Repeat every entry, word for word, leaving no line out.

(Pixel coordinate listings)
^^^^
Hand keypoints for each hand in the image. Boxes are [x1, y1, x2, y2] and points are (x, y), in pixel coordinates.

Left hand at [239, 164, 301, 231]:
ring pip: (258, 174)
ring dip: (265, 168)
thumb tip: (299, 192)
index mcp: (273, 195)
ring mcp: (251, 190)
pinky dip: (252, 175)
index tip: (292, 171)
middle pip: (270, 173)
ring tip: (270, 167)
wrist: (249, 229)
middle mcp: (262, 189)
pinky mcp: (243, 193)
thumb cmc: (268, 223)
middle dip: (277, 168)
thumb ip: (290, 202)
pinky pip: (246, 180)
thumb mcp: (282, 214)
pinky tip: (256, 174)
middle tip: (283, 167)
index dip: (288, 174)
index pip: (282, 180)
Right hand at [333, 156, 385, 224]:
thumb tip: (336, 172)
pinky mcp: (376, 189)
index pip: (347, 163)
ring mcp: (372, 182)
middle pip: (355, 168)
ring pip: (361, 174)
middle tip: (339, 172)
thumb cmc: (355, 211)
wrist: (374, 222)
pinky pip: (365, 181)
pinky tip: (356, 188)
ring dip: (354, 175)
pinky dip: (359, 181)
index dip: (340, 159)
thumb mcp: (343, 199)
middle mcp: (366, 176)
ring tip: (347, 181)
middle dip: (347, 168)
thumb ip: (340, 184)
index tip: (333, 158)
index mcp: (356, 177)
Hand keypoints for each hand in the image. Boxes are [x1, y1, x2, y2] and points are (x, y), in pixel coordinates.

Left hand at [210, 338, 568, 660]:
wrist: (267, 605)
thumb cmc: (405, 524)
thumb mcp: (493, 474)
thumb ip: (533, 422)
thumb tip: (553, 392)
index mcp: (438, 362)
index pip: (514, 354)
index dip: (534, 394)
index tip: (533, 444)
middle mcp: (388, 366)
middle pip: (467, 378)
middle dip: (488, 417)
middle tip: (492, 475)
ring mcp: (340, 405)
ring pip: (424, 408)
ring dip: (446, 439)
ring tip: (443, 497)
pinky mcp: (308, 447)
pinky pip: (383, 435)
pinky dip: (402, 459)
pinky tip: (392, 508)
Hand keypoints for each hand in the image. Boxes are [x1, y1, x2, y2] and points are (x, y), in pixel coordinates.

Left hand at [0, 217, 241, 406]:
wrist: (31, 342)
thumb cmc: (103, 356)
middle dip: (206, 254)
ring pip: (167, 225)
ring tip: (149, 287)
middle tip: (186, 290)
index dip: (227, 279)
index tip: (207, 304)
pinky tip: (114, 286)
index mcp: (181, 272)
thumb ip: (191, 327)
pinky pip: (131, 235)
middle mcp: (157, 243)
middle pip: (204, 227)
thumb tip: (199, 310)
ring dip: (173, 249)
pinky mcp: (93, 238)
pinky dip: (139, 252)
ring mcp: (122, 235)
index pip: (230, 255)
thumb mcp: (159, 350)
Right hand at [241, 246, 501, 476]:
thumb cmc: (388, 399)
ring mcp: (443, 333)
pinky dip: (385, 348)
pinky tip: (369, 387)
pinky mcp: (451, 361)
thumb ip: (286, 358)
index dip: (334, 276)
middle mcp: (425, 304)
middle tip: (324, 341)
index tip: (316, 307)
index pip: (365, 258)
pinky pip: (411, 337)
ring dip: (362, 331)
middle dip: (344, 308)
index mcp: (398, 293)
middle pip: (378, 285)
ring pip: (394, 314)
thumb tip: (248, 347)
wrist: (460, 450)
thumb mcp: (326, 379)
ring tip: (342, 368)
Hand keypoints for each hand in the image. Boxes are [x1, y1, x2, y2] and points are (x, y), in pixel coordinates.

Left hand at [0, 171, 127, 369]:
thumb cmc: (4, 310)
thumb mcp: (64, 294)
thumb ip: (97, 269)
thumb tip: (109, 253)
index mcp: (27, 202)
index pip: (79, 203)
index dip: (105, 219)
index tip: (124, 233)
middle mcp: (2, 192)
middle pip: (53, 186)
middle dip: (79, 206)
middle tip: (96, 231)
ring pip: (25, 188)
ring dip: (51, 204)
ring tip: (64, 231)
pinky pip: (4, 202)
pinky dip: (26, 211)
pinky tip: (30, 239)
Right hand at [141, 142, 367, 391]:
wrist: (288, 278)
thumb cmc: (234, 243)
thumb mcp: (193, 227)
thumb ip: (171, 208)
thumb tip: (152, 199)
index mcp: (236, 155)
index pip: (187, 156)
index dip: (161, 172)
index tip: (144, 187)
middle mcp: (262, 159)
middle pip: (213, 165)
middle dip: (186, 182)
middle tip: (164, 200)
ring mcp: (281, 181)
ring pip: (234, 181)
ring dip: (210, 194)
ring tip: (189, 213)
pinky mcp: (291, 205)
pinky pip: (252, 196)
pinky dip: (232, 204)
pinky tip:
^^^^
Written reply =
Hand keypoints for each hand in the image. Boxes are [x1, y1, x2, y2] and points are (x, y), in pixel coordinates.

Left hand at [239, 164, 301, 231]:
ring pip: (258, 174)
ring dip: (265, 168)
thumb tip: (299, 192)
index mcp: (273, 195)
ring mcp: (251, 190)
pinky dip: (252, 175)
index tip: (292, 171)
middle pip: (270, 173)
ring tip: (270, 167)
wrist: (249, 229)
middle mcp: (262, 189)
pinky mcp: (243, 193)
thumb cmc: (268, 223)
middle dip: (277, 168)
thumb ip: (290, 202)
pinky pip: (246, 180)
thumb mcp: (282, 214)
pinky tip: (256, 174)
middle tip: (283, 167)
index dip: (288, 174)
index pip: (282, 180)
Right hand at [333, 156, 385, 224]:
thumb tip: (336, 172)
pinky mcp: (376, 189)
index pip: (347, 163)
ring mcp: (372, 182)
middle pip: (355, 168)
ring pip: (361, 174)
middle tip: (339, 172)
thumb cmc: (355, 211)
wrist: (374, 222)
pinky pip: (365, 181)
pinky tip: (356, 188)
ring dip: (354, 175)
pinky dip: (359, 181)
index dip: (340, 159)
thumb mcp: (343, 199)
middle mcp: (366, 176)
ring tip: (347, 181)
middle dip: (347, 168)
thumb ip: (340, 184)
index tip: (333, 158)
index mcp: (356, 177)
Hand keypoints for each hand in the image. Boxes are [x1, y1, x2, y2] and points are (x, y), in pixel coordinates.

Left hand at [210, 338, 568, 660]:
wrist: (267, 605)
thumb cmc: (405, 524)
thumb mcp: (493, 474)
thumb ip: (533, 422)
thumb tip: (553, 392)
index mcp: (438, 362)
index pip: (514, 354)
index dip: (534, 394)
index tip: (533, 444)
middle mcp: (388, 366)
middle pip: (467, 378)
middle dip: (488, 417)
middle tip: (492, 475)
ring mcp: (340, 405)
ring pip: (424, 408)
ring dip: (446, 439)
ring tip: (443, 497)
pinky mcp: (308, 447)
pinky pip: (383, 435)
pinky dip: (402, 459)
pinky tip: (392, 508)
Hand keypoints for each hand in the image. Boxes are [x1, y1, x2, y2] and points are (x, y), in pixel coordinates.

Left hand at [0, 217, 241, 406]:
wrist: (31, 342)
thumb cmc: (103, 356)
middle dip: (206, 254)
ring pip: (167, 225)
ring tip: (149, 287)
middle tip: (186, 290)
index dip: (227, 279)
index tip: (207, 304)
pinky tip: (114, 286)
index mcp: (181, 272)
thumb ip: (191, 327)
pinky pip: (131, 235)
middle mcp: (157, 243)
middle pip: (204, 227)
thumb tip: (199, 310)
ring dip: (173, 249)
pinky mcp: (93, 238)
pinky dip: (139, 252)
ring mcp: (122, 235)
index pip: (230, 255)
thumb mcp: (159, 350)
Right hand at [241, 246, 501, 476]:
thumb cmc: (388, 399)
ring mcp: (443, 333)
pinky dip: (385, 348)
pinky tip: (369, 387)
pinky mcp: (451, 361)
thumb ip: (286, 358)
index dip: (334, 276)
middle mcp: (425, 304)
middle tip: (324, 341)
index tip: (316, 307)
index pip: (365, 258)
pinky pip: (411, 337)
ring dip: (362, 331)
middle dip: (344, 308)
index mcp: (398, 293)
middle pip: (378, 285)
ring pip: (394, 314)
thumb tip: (248, 347)
wrist: (460, 450)
thumb mcp: (326, 379)
ring tip: (342, 368)
Hand keypoints for each hand in the image. Boxes are [x1, y1, x2, y2] and points are (x, y), in pixel coordinates.

Left hand at [0, 171, 127, 369]:
thumb cmc: (4, 310)
thumb mcp: (64, 294)
thumb ip: (97, 269)
thumb tip: (109, 253)
index mcp: (27, 202)
index pip: (79, 203)
index dip: (105, 219)
index tip: (124, 233)
middle mcp: (2, 192)
middle pip: (53, 186)
middle dip: (79, 206)
middle tip: (96, 231)
ring pip: (25, 188)
ring dip: (51, 204)
ring tip: (64, 231)
pinky pip: (4, 202)
pinky dip: (26, 211)
pinky tip: (30, 239)
Right hand at [141, 142, 367, 391]:
wrist: (288, 278)
thumb cmc: (234, 243)
thumb mcp: (193, 227)
thumb ip: (171, 208)
thumb tip: (152, 199)
index mcp: (236, 155)
index pip: (187, 156)
index dip: (161, 172)
index tip: (144, 187)
middle mcp: (262, 159)
middle pip: (213, 165)
middle dip: (186, 182)
middle tip: (164, 200)
ring mcp: (281, 181)
ring pip: (234, 181)
ring dip: (210, 194)
ring tip: (189, 213)
pinky mcp: (291, 205)
pinky pip: (252, 196)
pinky dip: (232, 204)
pinky tip:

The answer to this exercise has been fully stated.